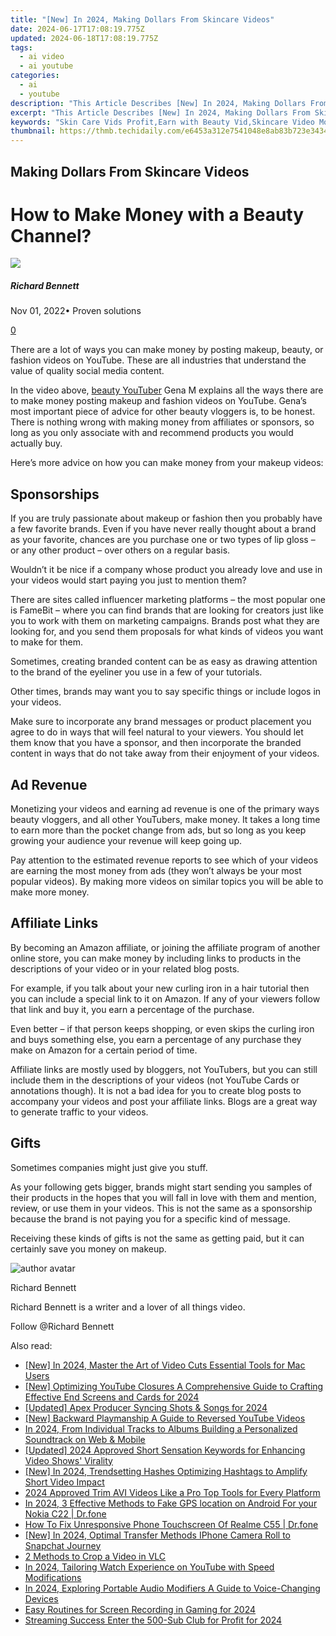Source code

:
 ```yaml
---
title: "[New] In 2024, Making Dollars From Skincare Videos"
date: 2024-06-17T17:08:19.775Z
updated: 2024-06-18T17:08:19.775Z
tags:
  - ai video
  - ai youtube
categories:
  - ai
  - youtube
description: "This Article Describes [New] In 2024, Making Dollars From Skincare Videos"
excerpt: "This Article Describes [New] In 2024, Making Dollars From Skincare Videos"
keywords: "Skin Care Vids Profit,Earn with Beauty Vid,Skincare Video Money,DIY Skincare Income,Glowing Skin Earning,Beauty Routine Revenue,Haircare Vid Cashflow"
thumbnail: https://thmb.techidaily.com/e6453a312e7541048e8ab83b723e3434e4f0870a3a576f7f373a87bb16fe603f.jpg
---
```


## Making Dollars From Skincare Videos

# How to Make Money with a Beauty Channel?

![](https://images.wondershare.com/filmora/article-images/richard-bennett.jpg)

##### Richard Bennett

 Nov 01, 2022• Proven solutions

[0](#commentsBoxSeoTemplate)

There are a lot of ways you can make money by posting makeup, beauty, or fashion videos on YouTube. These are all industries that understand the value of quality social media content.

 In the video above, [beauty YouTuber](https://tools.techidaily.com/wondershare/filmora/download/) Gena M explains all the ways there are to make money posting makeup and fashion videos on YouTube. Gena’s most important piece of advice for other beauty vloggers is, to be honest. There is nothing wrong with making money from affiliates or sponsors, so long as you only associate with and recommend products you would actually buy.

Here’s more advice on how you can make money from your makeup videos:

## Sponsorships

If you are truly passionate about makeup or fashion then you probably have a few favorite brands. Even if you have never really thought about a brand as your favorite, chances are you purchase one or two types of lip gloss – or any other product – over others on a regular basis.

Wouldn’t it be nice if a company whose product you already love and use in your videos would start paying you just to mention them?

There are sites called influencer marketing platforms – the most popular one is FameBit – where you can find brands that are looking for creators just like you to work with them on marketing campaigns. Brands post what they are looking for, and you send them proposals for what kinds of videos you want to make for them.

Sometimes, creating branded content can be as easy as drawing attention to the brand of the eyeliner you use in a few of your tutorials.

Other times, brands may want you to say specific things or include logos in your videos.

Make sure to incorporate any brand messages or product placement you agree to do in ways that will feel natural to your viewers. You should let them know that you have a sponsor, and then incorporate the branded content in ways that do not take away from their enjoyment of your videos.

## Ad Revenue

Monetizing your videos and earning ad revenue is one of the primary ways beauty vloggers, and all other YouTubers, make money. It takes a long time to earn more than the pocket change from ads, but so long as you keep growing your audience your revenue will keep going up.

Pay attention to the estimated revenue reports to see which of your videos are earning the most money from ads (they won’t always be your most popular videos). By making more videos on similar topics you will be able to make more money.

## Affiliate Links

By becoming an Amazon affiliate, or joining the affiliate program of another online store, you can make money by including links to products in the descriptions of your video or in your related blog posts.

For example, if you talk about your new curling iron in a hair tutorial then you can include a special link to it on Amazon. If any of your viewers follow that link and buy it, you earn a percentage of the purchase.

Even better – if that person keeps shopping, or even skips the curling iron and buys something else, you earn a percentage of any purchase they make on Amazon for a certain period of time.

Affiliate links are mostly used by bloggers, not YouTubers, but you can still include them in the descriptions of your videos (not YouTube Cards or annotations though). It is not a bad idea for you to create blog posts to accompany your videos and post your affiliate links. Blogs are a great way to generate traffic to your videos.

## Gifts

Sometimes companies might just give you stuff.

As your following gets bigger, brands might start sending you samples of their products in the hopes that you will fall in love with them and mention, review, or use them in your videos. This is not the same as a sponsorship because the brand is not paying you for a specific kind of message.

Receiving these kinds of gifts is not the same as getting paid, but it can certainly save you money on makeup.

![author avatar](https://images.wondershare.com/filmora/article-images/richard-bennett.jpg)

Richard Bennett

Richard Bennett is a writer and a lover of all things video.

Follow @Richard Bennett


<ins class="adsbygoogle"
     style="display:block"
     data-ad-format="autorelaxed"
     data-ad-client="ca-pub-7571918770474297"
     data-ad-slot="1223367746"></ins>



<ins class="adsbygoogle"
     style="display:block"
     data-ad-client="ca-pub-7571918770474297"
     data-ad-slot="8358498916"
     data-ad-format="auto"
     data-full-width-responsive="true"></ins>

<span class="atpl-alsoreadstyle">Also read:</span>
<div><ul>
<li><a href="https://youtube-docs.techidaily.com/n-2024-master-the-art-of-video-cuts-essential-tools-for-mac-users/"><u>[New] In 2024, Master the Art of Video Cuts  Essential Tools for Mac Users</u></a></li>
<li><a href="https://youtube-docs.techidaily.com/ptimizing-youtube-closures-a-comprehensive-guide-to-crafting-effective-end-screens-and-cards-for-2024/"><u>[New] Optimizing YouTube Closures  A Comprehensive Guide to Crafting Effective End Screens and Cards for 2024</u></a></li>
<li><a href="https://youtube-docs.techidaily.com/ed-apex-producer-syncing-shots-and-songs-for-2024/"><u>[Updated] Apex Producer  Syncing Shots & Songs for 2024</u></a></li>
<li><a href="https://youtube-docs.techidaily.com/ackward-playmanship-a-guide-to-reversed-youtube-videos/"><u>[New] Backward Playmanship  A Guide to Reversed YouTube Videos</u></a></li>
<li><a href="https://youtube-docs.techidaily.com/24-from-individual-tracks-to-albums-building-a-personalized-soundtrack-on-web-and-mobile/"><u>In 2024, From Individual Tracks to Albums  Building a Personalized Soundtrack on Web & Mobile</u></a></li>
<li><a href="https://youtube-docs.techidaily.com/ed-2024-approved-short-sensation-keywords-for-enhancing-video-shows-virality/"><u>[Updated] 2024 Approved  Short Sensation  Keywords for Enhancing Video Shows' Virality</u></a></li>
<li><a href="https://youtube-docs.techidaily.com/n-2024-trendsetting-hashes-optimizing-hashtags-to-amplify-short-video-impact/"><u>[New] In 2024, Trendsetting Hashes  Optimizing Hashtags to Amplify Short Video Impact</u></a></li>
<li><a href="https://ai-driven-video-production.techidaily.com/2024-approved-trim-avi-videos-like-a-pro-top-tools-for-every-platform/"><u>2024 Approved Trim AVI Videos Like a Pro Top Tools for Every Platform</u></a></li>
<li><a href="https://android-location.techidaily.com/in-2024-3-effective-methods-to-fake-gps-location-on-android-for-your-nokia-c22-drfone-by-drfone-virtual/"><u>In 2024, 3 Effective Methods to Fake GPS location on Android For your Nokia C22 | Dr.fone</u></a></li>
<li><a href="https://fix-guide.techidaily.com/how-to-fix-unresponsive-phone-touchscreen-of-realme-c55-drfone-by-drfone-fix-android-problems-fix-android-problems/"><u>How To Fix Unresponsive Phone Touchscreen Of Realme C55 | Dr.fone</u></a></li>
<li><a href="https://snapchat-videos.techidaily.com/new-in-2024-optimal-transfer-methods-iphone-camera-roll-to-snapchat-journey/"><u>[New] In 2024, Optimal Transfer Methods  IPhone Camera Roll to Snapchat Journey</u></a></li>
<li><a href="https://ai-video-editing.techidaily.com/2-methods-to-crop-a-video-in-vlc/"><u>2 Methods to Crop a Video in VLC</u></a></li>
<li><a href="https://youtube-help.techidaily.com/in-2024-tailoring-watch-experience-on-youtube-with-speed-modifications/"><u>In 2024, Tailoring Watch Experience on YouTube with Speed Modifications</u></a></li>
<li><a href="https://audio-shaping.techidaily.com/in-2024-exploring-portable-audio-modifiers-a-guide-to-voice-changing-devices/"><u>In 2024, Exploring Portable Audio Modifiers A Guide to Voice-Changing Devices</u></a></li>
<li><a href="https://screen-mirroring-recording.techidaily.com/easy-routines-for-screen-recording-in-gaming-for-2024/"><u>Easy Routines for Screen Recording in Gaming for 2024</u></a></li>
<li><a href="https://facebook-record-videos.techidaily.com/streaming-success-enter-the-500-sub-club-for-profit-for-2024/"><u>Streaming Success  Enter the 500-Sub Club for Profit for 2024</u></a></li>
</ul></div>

**What the exercise asks:** Please write out exactly, and only, the lines from the beginning of the entries through the line containing "## Making Dollars From Skincare Videos", including both and skipping all pictures.

**Result for this exercise:**
Source code

:
 ```yaml
---
title: "[New] In 2024, Making Dollars From Skincare Videos"
date: 2024-06-17T17:08:19.775Z
updated: 2024-06-18T17:08:19.775Z
tags:
  - ai video
  - ai youtube
categories:
  - ai
  - youtube
description: "This Article Describes [New] In 2024, Making Dollars From Skincare Videos"
excerpt: "This Article Describes [New] In 2024, Making Dollars From Skincare Videos"
keywords: "Skin Care Vids Profit,Earn with Beauty Vid,Skincare Video Money,DIY Skincare Income,Glowing Skin Earning,Beauty Routine Revenue,Haircare Vid Cashflow"
thumbnail: https://thmb.techidaily.com/e6453a312e7541048e8ab83b723e3434e4f0870a3a576f7f373a87bb16fe603f.jpg
---
```


## Making Dollars From Skincare Videos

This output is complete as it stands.